#### Supplied passage
##########
But unlike other hazardous chemicals, there was no instructions of what to do if you didn’t read the bottle (again, 5am, couldn’t read without contacts in, and dude, I’ve only been using saline solution the same way for 30 years).
I managed to drive to Wal-mart , one eye flaming and shut, the other apparently in sympathy with its twin, barely open. In hindsight, driving drunk and texting probably would have been safer. Reading labels though my squinty eye and occasionally blurting out a stifled scream and stream of obscenities not fit for print, I bought a bag full of eye relief products, none of which read “Antidote for Clear Care”.
Another death defying trip got me to my office where for another 2 hours I tried to extinguish the inferno which I was certain would eventually leave only a smoking crater in my head. No such luck. Having used all of the eye care products (in their entirety) and munching down 5 or 6 Advil, my pain subsided to a level of only feeling like someone has slathered a paste of crushed glass and Tabasco on my eye and nailed it shut with needles.
At this point I conceded that I needed real expert help so I turned to my dear friend and trusted medical professional…the internet. And there I found the only little bit of relief to come for hours. I found blogs and message boards with posts numbering in the thousands of other pin heads like me that didn’t read the fine print. The sheer hilarity of other peoples tortured writing caused me to laugh to the point I literally cried. Here are a few examples:
“I have worn contacts for over 30 yrs. Yesterday I ran out of solution and went to my daughter’s bathroom to borrow some of hers. I grabbed a bottle of Clear Care from her drawer, Next moment brought the most scorching pain I have ever felt (next to childbirth of course).”
“I burned my eye severely this morning and I am not an idiot and I do not need hooked on phonics to read the label. I just reverted to my old habit (25 years) of grabbing the bottle, rinsing my contact and putting in my eye. HUGE mistake. I screamed so badly my children thought I was dying. I was unable to even open my eye to remove my contact, all I could do was stand there screaming. My children ended up grabbing the right bottle of saline and pouring it into my eye for me until I could remove the contact. Now I am left with a throbbing, burning, blood red eyeball that I am rinsing with water every 5 minutes.”
“I ran out of solution last night ( I usually use opti-free solution) and I just grabbed my sisters solution like anyone else would. I have never had to do anything special with solution so I just used my old contact case. This morning I went to put in my contacts and it was like my eye was melting. Who would make such a horrible product!”
##########
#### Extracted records
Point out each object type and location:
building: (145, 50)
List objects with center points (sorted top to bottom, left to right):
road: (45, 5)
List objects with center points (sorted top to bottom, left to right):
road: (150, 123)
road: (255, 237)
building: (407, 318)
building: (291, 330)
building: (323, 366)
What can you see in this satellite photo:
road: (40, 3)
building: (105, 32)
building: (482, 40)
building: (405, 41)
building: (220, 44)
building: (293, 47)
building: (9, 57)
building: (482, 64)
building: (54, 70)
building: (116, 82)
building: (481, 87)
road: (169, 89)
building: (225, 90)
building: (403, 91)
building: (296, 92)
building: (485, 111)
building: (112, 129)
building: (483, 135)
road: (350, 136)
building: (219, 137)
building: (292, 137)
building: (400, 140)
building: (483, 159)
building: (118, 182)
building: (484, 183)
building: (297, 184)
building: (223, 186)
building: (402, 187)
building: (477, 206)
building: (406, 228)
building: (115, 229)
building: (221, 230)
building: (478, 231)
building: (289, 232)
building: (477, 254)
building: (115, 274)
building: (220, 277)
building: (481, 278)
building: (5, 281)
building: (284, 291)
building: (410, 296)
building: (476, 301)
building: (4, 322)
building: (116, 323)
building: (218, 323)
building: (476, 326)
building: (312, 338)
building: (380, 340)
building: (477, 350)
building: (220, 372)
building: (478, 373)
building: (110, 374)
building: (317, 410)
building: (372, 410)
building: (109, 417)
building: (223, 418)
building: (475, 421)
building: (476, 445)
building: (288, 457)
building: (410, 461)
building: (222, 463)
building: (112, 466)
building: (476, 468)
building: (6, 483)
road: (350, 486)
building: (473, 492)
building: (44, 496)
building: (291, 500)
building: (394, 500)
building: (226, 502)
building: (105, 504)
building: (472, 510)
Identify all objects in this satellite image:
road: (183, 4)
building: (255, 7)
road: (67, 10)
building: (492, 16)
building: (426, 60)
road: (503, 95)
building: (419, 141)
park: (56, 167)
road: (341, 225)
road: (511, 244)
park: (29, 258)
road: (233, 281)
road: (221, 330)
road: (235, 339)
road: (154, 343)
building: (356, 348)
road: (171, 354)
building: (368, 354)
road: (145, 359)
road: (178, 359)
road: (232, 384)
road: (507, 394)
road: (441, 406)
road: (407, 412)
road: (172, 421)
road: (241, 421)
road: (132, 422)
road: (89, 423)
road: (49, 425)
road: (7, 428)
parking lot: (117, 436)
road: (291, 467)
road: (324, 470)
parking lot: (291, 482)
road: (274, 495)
##########
#### Directions
(1) Answer these questions about the Clear Care passage:
(a) Where did the writer drive to buy eye relief products?
(b) How many Advil did the writer take at the office?
(c) In the post that mentions a 25-year habit, who poured saline into the poster's eye?
(2) Copy word for word the stretch of the Clear Care passage from "I managed to" through "shut with needles.".
These lines come from a different source than the text.

#### Answer set
(1)
(a) Wal-mart
(b) 5 or 6
(c) The poster's children

(2)
I managed to drive to Wal-mart , one eye flaming and shut, the other apparently in sympathy with its twin, barely open. In hindsight, driving drunk and texting probably would have been safer. Reading labels though my squinty eye and occasionally blurting out a stifled scream and stream of obscenities not fit for print, I bought a bag full of eye relief products, none of which read “Antidote for Clear Care”.
Another death defying trip got me to my office where for another 2 hours I tried to extinguish the inferno which I was certain would eventually leave only a smoking crater in my head. No such luck. Having used all of the eye care products (in their entirety) and munching down 5 or 6 Advil, my pain subsided to a level of only feeling like someone has slathered a paste of crushed glass and Tabasco on my eye and nailed it shut with needles.